Government needs to do more
In several forums both the Government of India and Government of Karnataka has spoken of the need to start a strong campaign for thalassemia prevention. Unfortunately, nothing much has happened. For example, In March 2017, Government of Karnataka had announced that universal screening for thalassemia would be done for pregnant mothers in the state. Even after a year, this announcement has not converted into action on ground. In order to remind the Government of the need to urgently start the screening for thalassemia, the team also created an online petition aimed to be submitted to the Ministry Of Health & Family Welfare, Government Of India and Government of Karnataka appealing for the decision on thalassemia screening to be included in the set of routine investigations planned during the first pregnancy of a lady to be enforced. The petition is accessible at http://change.org/p/ministry-of-health-family-welfare-let-s-make-india-….
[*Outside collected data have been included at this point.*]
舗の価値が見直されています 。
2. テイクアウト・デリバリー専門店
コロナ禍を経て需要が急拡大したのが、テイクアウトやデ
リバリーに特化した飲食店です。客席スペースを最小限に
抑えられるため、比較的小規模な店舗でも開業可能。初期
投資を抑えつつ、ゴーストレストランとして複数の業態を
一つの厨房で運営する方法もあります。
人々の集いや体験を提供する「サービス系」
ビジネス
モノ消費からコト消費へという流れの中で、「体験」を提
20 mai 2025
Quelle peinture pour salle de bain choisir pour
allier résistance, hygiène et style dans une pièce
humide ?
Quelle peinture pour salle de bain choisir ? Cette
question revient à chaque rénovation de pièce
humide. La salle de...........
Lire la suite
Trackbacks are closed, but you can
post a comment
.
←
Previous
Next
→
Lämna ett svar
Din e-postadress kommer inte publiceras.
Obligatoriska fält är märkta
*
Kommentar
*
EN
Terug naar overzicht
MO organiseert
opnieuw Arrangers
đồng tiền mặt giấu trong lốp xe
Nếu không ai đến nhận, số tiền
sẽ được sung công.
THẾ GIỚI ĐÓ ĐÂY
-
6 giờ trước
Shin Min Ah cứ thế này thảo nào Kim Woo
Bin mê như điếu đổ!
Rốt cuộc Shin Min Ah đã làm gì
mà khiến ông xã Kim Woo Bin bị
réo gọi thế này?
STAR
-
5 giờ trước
It took Sankalp 6 years to build 4 day care centres and streamline management in 3 different cities. While of-course the government machinery thanks to the availability of resources and manpower can change things quickly, it is clear that orders and mandates don’t work. A thalassemia day care centre for every 200 km is ideal. In that sense, Karnataka needs only 6-8. The story is same for antenatal screening as well. Another government order at the same time – March 2017 mentioned that antenatal screening would be available in each district. The fact remains that even in Bangalore, the state capital, economically weak families have nowhere to go.
Perhaps it is time that the authorities relook at their decisions and track progress. Strengthening existing centres by empaneling them and providing support should be considered. While Sankalp has been trying to pitch for this at several forums, it often falls on deaf ears!